■ **Given request 1**
Reproduce the passage of the ModelArts setup guide starting with "Certain ModelArts functions" and going on through "Global Configuration page.", word for word.
■ **Given request 2**
Pick up the ModelArts setup guide after its last line and write what comes next.

■ **Document text**

# # # # #

Certain ModelArts functions require access to OBS, SWR, and IEF. Before using ModelArts, ensure your account has been authorized to access these services.
- Log in to the ModelArts console using your Huawei Cloud account. In the navigation pane on the left, choose Settings. Then, on the Global Configuration page, click Add Authorization.
- On the Add Authorization page that is displayed, set required parameters as follows:
Authorized User: Select All users.
Agency: Select Add agency.
Permissions: Select Common User.
Select "I have read and agree to the ModelArts Service Statement", and click Create.Figure 1 Configuring the agency-based authorization
- After the configuration is complete, view the agency configurations of your account on the Global Configuration page.
Figure 2 Viewing agency configurations
Step 1 Prepare the Training Data
An MNIST dataset downloaded from the MNIST official website is used in this case. Ensure that the four files are all downloaded.
- train-images-idx3-ubyte.gz: compressed package of the training set, which contains 60,000 samples.

# # # # #

■ **Information shown**
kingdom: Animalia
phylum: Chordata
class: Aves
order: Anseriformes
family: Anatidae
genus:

# # # # #

■ **Task output 1**
Certain ModelArts functions require access to OBS, SWR, and IEF. Before using ModelArts, ensure your account has been authorized to access these services.
- Log in to the ModelArts console using your Huawei Cloud account. In the navigation pane on the left, choose Settings. Then, on the Global Configuration page, click Add Authorization.
- On the Add Authorization page that is displayed, set required parameters as follows:
Authorized User: Select All users.
Agency: Select Add agency.
Permissions: Select Common User.
Select "I have read and agree to the ModelArts Service Statement", and click Create.Figure 1 Configuring the agency-based authorization
- After the configuration is complete, view the agency configurations of your account on the Global Configuration page.

■ **Task output 2**
- train-labels-idx1-ubyte.gz: compressed package of the training set labels, which contains the labels of the 60,000 samples
- t10k-images-idx3-ubyte.gz: compressed package of the validation set, which contains 10,000 samples.
- t10k-labels-idx1-ubyte.gz: compressed package of the validation set labels, which contains the labels of the 10,000 samples
If you are asked to enter the login information after you click the MNIST official website link, copy and paste this link in the address box of your browser: http://yann.lecun.com/exdb/mnist/
The login information is required when you open the link in HTTPS mode, which is not required if you open the link in HTTP mode.
Step 2 Prepare Training Files and Inference Files
In this case, ModelArts provides the training script, inference script, and inference configuration file.
When pasting code from a .py file, create a .py file. Otherwise, the error message "SyntaxError: 'gbk' codec can't decode byte 0xa4 in position 324: illegal multibyte sequence" may be displayed.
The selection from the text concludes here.